Copy the lines below that contain "linejoin".

PROVIDED DATA:
=== Begin Enclosure ===
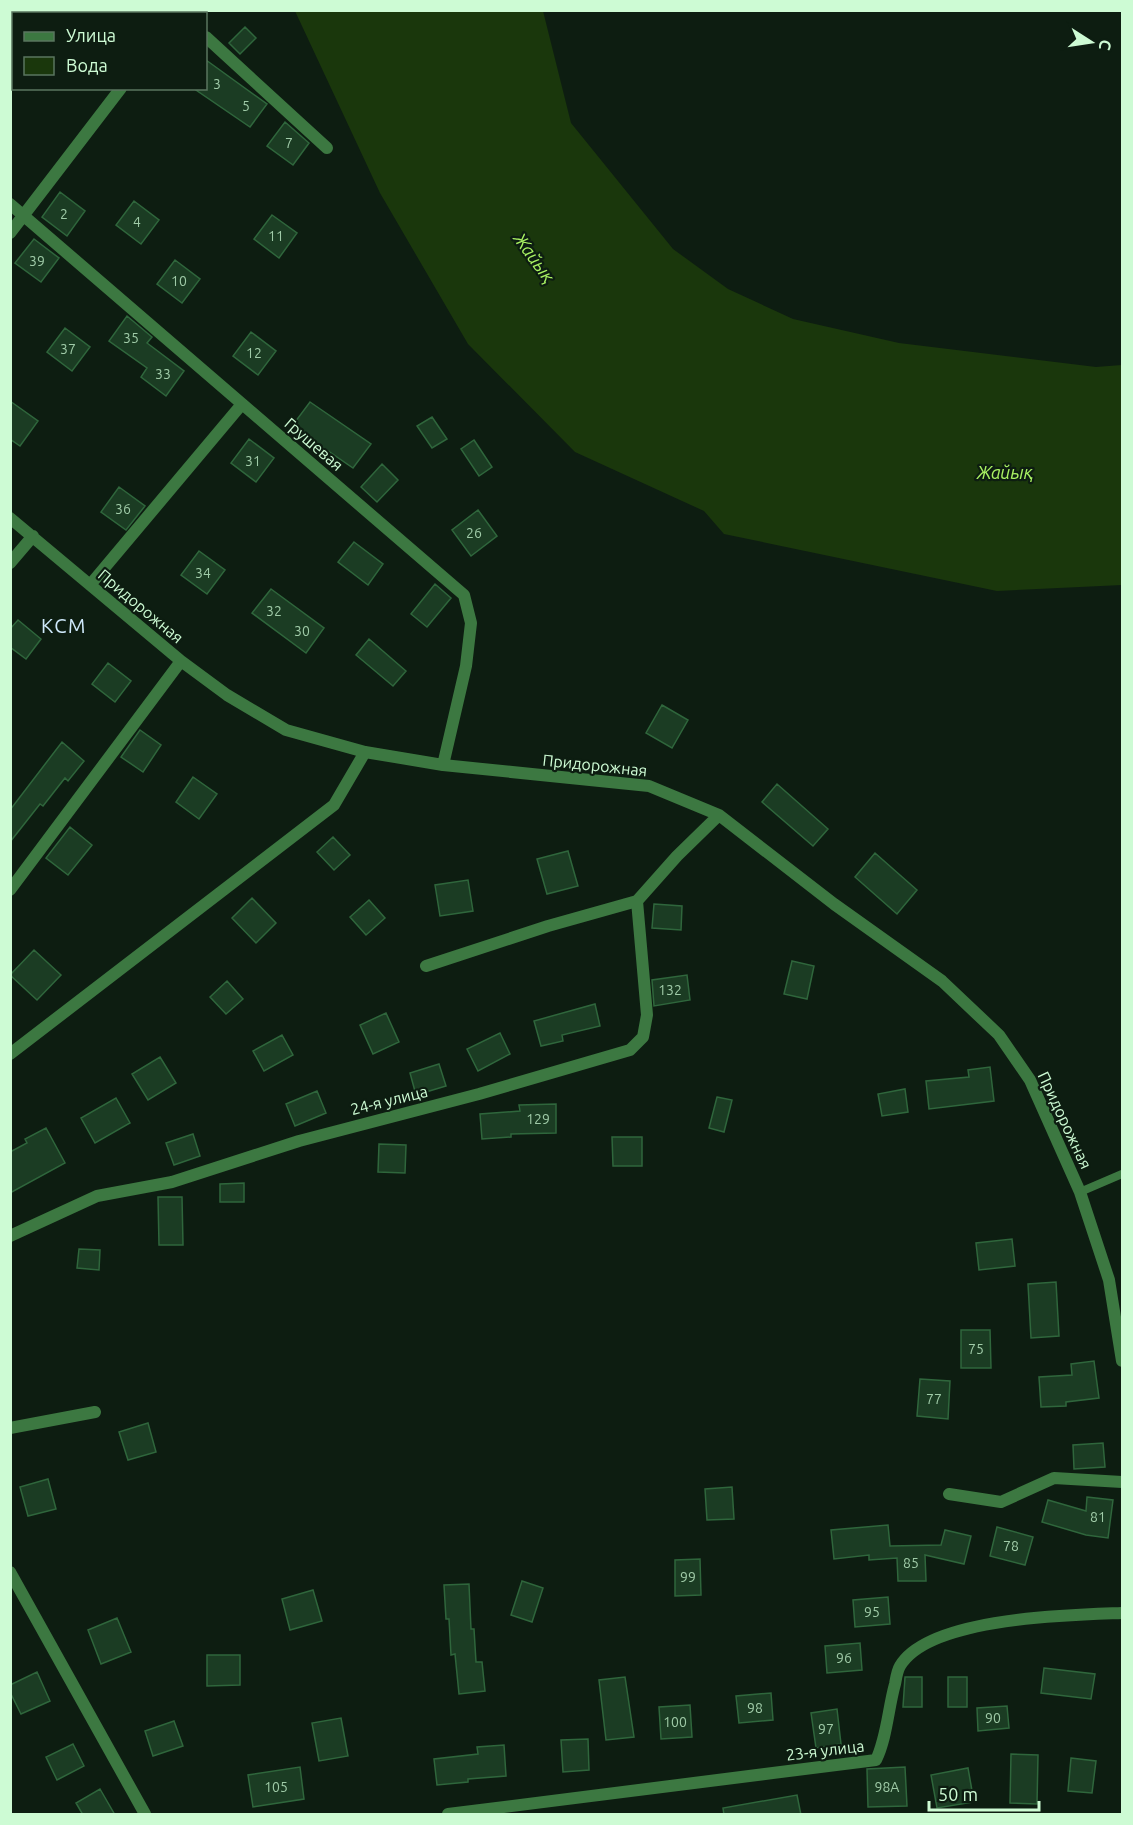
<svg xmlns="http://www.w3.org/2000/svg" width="1133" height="1825" viewBox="0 0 1133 1825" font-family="Ubuntu,sans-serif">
	<rect width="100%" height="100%" fill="#0d1d11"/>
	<!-- water -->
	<path fill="#1a370c" d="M295 11H543L571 123 673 249 728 289 793 319 899 343 1096 367 1122 365V585L997 591 724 534 704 511 575 452 468 344 380 193Z"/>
	<!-- building -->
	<path fill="#1b3c23" stroke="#2f663c" stroke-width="1.5" d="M245 27 256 38 240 54 229 43Z
		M206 60 267 104 250 127 193 88H206Z
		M285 122 309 143 293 165 267 146Z
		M60 192 85 211 67 236 42 217Z
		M134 201 159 220 141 244 116 225Z
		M272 215 297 233 279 258 254 239Z
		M34 239 59 258 41 282 15 263Z
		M175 260 200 279 182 303 157 284Z
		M127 316 152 337 147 343 184 371 166 396 141 377 147 368 109 341Z
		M65 328 90 347 72 371 47 352Z
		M251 332 276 351 258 375 233 356Z
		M10 401 38 421 20 446 10 439Z
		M310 402 371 444 353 468 292 426Z
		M432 417 447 439 432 448 417 426Z
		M249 439 274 458 256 482 231 463Z
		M474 440 492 467 479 476 461 449Z
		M382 464 398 480 377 502 361 487Z
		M119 487 145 506 126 530 101 512Z
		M478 510 497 536 471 556 452 530Z
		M354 542 383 564 368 585 338 562Z
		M199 551 225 570 207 594 181 575Z
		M435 584 451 598 427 627 411 614Z
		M271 589 324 628 306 653 252 613Z
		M18 620 41 639 26 659 10 647V629Z
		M369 639 406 671 393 686 356 655Z
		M108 663 131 681 115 702 92 684Z
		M662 705 688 720 672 748 646 733Z
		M140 730 161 745 143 772 121 757Z
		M62 742 84 761 68 781 65 778 43 806 40 804 10 842V810Z
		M193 777 217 794 199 819 176 802Z
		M777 784 828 829 813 846 762 802Z
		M70 827 92 845 68 875 46 858Z
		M333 837 350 855 334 870 317 852Z
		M568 851 578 886 547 894 537 859Z
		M875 853 917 890 897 914 855 877Z
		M468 880 473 911 440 916 435 885Z
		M252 898 276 923 256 943 232 918Z
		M369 900 385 918 366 935 350 917Z
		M654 904 682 906 681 930 652 928Z
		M34 950 61 975 37 1000 10 975Z
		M792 961 814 966 807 999 784 994Z
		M687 975 690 1000 654 1006 652 980Z
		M227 981 243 999 226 1014 210 997Z
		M595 1004 600 1026 562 1035 563 1041 541 1046 534 1021Z
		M386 1013 399 1042 373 1054 360 1025Z
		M500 1033 510 1054 478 1071 467 1049Z
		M282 1035 293 1055 264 1071 253 1051Z
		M160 1057 176 1083 148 1100 132 1074Z
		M439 1064 446 1086 416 1095 410 1073Z
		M990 1067 994 1101 929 1109 926 1081 969 1077 968 1070Z
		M905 1089 908 1112 882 1116 878 1094Z
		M317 1091 326 1113 295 1126 286 1104Z
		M717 1097 732 1100 724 1132 709 1128Z
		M116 1098 130 1123 95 1143 81 1118Z
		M556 1104V1133L511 1134V1137L482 1139 480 1114 520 1111 519 1105Z
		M46 1128 65 1163 10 1193V1152L27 1143 25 1139Z
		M193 1134 200 1156 174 1165 166 1143Z
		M612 1137H642V1166H613Z
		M379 1144 406 1145 405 1173 378 1172Z
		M244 1183V1202H220V1184Z
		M158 1197H182L183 1245H159Z
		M1012 1239 1015 1266 979 1270 976 1243Z
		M79 1249 100 1250 99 1270 77 1268Z
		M1056 1282 1059 1336 1031 1338 1028 1284Z
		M961 1330H990L991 1368H961Z
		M1094 1361 1099 1398 1066 1402V1406L1041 1407 1039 1377 1072 1375 1071 1364Z
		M920 1379 950 1381 948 1419 917 1416Z
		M148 1423 156 1452 128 1460 119 1432Z
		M1103 1443 1105 1467 1074 1469 1073 1445Z
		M48 1479 56 1509 28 1516 20 1487Z
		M732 1487 734 1519 707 1520 705 1489Z
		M1087 1497 1113 1500 1108 1538 1086 1535 1042 1522 1048 1500 1086 1511Z
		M888 1525 890 1546 941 1545 945 1530 971 1536 964 1564 925 1555 926 1581H898L897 1558 869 1560V1555L834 1559 831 1530Z
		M997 1527 1033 1537 1025 1565 990 1556Z
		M700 1559 701 1595 675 1596V1560Z
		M522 1581 543 1588 532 1622 511 1615Z
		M469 1584 471 1629H474L476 1662H482L485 1691 459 1694 455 1654 451 1655 449 1619H446L444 1585Z
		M313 1590 322 1621 290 1630 282 1599Z
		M888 1597 890 1624 855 1627 853 1600Z
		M117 1618 131 1652 101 1664 88 1630Z
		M860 1643 862 1670 827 1673 825 1646Z
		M207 1655H240V1685L207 1686Z
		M1044 1668 1095 1674 1091 1699 1041 1693Z
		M37 1672 50 1701 21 1714 10 1692V1685Z
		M625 1677 634 1737 606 1740 599 1680Z
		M905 1677H922V1707H903Z
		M948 1677H967V1707H948Z
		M771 1693 773 1720 739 1723 736 1696Z
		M690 1705 692 1737 661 1739 659 1707Z
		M1007 1706 1009 1728 978 1731 977 1708Z
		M837 1709 841 1744 816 1748 811 1713Z
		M341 1718 348 1756 319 1761 312 1723Z
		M174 1721 183 1746 153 1756 145 1731Z
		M588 1739 589 1770 563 1772 561 1740Z
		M73 1744 84 1766 57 1780 46 1757Z
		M504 1745 506 1776 468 1779V1782L437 1785 434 1759 478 1754 477 1747Z
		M1011 1754 1038 1755 1037 1804 1010 1803Z
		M1071 1758 1096 1761 1092 1793 1068 1791Z
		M300 1767 304 1799 253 1807 248 1775Z
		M905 1767 907 1806 868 1807 867 1769Z
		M968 1768 974 1802 937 1808 931 1775Z
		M100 1789 115 1815H83L76 1803Z
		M797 1795 801 1815H724L723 1808Z"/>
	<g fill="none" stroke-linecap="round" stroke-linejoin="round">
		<!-- service -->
		<path stroke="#3c7841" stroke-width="8" d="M1080 1192 1122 1174"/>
		<!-- minor -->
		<path stroke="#3c7841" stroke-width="12" d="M177 14 180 10
			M206 37 327 148
			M10 204 464 595 471 623 466 666 443 765
			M10 233 121 88
			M10 518 181 661 227 695 286 730 365 752 443 765 649 786 719 815 834 904 942 981 999 1035 1030 1080 1080 1192 1109 1280 1122 1361
			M10 563 33 536
			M90 585 242 404
			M10 890 181 661
			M426 966 548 926 637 901 677 856 719 815
			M10 1054 334 805 365 752
			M10 1236 97 1196 172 1182 299 1141 479 1094 630 1050 643 1037 647 1015 637 901
			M10 1428 95 1412
			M949 1494 1001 1502 1054 1478 1122 1482
			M10 1572 145 1814
			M448 1814 876 1760C887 1737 888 1709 895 1684 896 1679 897 1671 900 1666 929 1617 1070 1615 1122 1613"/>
	</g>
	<g text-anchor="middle" stroke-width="4.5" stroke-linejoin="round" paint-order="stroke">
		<!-- number labels -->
		<g font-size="14" fill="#a0cba8">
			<text x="217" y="89">3</text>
			<text x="246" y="111">5</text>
			<text x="289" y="148">7</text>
			<text x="64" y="219">2</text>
			<text x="137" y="227">4</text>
			<text x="276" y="241">11</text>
			<text x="37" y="266">39</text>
			<text x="179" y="286">10</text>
			<text x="131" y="343">35</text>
			<text x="68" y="354">37</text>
			<text x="254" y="358">12</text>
			<text x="163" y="379">33</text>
			<text x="253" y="466">31</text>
			<text x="123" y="514">36</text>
			<text x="474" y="538">26</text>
			<text x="203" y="578">34</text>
			<text x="274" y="616">32</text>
			<text x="302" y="636">30</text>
			<text x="670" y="995">132</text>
			<text x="538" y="1124">129</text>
			<text x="976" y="1354">75</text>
			<text x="934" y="1404">77</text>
			<text x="1098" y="1522">81</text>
			<text x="1011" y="1551">78</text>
			<text x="911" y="1568">85</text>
			<text x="688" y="1582">99</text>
			<text x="872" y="1617">95</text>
			<text x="844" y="1663">96</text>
			<text x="755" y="1713">98</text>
			<text x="993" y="1723">90</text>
			<text x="675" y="1727">100</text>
			<text x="826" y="1734">97</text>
			<text x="276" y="1792">105</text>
			<text x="887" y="1792">98А</text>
		</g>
		<!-- street labels -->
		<g font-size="16" fill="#cdfbd4" stroke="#0d1d11">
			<text transform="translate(314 444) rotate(41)" y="6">Грушевая</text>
			<text transform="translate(141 606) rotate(40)" y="6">Придорожная</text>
			<text transform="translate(595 765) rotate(6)" y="6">Придорожная</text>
			<text transform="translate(389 1100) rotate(-14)" y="6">24-я улица</text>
			<text transform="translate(1065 1120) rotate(65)" y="6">Придорожная</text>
			<text transform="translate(825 1750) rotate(-7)" y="6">23-я улица</text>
		</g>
		<!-- water labels -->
		<g font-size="18" font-style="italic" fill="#aaf363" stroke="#0d1d11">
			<text transform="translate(534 258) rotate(54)" y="6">Жайық</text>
			<text x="1005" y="479">Жайық</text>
		</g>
		<!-- quarter labels -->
		<g font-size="20" letter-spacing="1.5" fill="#cfe9fb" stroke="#0d1d11">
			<text x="64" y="633">КСМ</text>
		</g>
	</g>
	<!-- border -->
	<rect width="1133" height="1825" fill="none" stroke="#cdfbd4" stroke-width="24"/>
	<!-- legend -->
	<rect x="12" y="12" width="195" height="78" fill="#0d1d11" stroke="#5a765f" stroke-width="1.5"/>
	<rect x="24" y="32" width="30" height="9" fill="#3c7841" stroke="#5a765f" stroke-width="1.5"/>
	<text x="66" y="42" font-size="18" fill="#cdfbd4">Улица</text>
	<rect x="24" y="57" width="30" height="18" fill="#1a370c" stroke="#5a765f" stroke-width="1.5"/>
	<text x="66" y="72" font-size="18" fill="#cdfbd4">Вода</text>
	<!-- north arrow -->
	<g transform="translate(1091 42) rotate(102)" stroke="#0d1d11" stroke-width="4.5" paint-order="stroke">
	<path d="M0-4.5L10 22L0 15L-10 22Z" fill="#cdfbd4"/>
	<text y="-9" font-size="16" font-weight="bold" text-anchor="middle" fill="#cdfbd4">С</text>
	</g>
	<!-- scale -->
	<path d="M929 1801v9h110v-9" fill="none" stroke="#cdfbd4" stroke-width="3"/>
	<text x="938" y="1801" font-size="18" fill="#cdfbd4" stroke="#0d1d11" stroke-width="4.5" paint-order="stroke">50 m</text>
</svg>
=== End Enclosure ===
RESPONSE TO THE EXERCISE:
	<g fill="none" stroke-linecap="round" stroke-linejoin="round">
	<g text-anchor="middle" stroke-width="4.5" stroke-linejoin="round" paint-order="stroke">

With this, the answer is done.